Material supplied:
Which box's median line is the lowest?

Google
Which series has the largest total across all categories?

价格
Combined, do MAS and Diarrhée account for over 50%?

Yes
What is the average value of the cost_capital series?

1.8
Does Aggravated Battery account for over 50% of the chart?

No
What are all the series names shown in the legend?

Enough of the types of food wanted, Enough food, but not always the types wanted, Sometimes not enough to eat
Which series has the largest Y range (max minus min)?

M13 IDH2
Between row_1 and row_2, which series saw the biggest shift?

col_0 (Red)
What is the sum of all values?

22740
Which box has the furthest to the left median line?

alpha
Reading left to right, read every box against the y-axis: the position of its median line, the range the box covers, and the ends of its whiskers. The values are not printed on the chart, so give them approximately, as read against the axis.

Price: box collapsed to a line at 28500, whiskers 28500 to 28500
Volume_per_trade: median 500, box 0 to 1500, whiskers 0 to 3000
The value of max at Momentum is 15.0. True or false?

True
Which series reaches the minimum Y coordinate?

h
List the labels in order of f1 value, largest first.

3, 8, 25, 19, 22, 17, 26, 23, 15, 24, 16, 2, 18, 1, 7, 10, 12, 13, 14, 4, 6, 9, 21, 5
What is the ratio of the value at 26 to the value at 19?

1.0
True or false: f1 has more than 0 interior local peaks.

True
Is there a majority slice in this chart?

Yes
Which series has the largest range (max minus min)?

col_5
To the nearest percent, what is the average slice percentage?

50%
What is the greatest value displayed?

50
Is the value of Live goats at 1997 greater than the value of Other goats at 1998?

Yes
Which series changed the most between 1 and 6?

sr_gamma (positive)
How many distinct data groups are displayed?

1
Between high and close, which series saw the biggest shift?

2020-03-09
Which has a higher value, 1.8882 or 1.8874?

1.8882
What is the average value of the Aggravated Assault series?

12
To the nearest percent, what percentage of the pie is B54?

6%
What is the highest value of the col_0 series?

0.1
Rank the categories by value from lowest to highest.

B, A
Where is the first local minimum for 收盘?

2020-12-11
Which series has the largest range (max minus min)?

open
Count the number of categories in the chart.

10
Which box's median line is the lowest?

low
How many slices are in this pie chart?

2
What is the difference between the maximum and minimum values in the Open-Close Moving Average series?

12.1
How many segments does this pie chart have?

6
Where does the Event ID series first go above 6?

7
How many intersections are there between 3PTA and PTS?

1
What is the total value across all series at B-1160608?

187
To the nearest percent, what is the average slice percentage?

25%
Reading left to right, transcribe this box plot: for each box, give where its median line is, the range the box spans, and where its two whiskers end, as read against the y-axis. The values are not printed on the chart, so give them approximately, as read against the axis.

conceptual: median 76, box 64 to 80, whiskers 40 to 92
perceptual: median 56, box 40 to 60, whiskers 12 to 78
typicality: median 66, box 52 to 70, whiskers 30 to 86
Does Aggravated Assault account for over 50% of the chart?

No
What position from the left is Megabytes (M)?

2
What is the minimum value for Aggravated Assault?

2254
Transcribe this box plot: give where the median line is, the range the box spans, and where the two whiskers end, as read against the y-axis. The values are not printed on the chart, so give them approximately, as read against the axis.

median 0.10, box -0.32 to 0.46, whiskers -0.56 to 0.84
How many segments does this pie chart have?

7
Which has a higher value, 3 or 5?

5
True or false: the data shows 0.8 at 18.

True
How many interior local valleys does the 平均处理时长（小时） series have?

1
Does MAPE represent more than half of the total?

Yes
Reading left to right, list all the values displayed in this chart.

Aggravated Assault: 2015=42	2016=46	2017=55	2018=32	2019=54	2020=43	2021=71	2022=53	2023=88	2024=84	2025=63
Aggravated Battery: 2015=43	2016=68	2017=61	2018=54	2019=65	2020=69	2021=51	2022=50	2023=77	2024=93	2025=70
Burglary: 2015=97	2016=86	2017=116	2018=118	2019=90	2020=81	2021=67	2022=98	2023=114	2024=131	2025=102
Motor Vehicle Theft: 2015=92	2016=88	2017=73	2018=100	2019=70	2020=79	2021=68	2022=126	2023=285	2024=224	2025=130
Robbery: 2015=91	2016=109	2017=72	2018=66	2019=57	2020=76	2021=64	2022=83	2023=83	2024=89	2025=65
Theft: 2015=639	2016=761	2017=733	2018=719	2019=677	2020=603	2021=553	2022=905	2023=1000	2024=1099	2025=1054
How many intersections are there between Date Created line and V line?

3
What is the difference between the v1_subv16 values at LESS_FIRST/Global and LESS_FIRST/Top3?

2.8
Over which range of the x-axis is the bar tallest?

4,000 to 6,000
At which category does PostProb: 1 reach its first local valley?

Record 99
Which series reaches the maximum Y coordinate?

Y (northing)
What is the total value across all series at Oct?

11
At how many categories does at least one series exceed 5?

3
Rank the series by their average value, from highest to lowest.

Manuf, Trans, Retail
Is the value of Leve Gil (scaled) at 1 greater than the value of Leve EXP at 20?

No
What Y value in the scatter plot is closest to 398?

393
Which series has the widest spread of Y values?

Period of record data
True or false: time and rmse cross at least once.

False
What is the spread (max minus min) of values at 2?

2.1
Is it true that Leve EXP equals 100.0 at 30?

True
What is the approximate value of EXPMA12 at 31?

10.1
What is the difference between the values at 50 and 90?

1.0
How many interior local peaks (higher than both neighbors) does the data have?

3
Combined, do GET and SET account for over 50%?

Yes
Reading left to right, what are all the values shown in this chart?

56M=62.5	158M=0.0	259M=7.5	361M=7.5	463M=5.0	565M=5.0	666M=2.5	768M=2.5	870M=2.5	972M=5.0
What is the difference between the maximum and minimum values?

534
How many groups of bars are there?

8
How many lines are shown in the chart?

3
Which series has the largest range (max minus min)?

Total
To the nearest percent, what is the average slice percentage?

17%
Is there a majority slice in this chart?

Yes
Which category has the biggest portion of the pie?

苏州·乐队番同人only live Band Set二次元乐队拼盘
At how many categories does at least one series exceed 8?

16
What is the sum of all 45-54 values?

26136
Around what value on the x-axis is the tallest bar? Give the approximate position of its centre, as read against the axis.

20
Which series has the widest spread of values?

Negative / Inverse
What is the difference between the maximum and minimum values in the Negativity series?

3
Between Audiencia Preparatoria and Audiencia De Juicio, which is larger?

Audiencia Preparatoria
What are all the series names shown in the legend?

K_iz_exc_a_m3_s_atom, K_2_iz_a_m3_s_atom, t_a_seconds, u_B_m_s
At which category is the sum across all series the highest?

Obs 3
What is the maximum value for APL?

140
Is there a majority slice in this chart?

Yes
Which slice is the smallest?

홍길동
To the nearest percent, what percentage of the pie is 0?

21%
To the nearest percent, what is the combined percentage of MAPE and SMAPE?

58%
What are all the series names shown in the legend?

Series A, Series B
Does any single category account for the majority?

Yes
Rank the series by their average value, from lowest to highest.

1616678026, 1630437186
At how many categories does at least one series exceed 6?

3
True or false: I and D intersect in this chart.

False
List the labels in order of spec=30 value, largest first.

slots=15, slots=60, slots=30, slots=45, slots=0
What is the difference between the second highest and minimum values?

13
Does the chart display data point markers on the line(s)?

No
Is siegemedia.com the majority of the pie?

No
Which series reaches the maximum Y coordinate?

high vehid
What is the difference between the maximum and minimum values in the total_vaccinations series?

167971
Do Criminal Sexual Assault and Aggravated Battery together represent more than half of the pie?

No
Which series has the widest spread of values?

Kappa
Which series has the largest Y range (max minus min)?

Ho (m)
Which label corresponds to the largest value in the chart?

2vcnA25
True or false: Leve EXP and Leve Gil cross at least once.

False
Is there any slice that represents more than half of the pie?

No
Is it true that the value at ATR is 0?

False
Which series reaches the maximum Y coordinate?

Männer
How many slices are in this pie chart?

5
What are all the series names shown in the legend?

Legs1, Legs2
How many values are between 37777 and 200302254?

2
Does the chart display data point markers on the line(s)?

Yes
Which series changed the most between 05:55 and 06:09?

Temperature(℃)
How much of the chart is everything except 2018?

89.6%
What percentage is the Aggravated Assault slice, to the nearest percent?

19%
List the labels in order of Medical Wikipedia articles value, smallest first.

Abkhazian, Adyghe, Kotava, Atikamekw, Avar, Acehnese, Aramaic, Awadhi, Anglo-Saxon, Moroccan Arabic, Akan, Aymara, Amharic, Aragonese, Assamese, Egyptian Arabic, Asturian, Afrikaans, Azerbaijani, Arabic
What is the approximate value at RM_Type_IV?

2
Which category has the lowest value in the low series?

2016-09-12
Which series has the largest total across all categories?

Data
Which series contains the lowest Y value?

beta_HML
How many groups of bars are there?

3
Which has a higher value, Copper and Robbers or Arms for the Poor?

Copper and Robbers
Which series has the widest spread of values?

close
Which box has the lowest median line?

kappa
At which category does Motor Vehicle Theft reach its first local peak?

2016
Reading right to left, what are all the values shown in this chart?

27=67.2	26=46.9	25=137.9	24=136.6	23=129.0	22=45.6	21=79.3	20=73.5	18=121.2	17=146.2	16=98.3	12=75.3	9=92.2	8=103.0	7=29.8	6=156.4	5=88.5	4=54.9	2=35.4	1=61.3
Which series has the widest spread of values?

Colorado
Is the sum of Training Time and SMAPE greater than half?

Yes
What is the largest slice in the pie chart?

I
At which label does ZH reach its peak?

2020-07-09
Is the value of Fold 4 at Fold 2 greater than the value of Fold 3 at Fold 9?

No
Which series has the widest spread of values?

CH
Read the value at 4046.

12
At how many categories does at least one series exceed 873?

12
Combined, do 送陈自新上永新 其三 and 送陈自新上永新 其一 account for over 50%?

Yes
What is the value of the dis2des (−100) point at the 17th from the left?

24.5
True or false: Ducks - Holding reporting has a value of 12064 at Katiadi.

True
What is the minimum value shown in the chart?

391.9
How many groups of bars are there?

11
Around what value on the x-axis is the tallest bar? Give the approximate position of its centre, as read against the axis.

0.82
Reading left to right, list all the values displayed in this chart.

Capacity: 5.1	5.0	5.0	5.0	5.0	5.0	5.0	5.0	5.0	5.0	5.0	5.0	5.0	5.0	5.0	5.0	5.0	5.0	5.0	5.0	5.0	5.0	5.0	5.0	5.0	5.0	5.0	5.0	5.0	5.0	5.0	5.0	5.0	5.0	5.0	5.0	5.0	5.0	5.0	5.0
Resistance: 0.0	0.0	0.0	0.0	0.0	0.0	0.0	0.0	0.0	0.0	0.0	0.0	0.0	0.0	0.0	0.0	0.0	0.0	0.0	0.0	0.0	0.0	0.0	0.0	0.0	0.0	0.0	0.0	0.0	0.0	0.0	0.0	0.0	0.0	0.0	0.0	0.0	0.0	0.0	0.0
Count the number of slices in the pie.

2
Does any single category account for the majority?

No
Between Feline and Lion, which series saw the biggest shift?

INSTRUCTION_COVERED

Exercise details:
Please format the entries as a JSON list of strings, one string per line and blank lines left out, starting at the first line of the entries and ending after the line that contains "Which box has the furthest", that line included.

Task answer:
[
  "Which box's median line is the lowest?",
  "Google",
  "Which series has the largest total across all categories?",
  "价格",
  "Combined, do MAS and Diarrhée account for over 50%?",
  "Yes",
  "What is the average value of the cost_capital series?",
  "1.8",
  "Does Aggravated Battery account for over 50% of the chart?",
  "No",
  "What are all the series names shown in the legend?",
  "Enough of the types of food wanted, Enough food, but not always the types wanted, Sometimes not enough to eat",
  "Which series has the largest Y range (max minus min)?",
  "M13 IDH2",
  "Between row_1 and row_2, which series saw the biggest shift?",
  "col_0 (Red)",
  "What is the sum of all values?",
  "22740",
  "Which box has the furthest to the left median line?"
]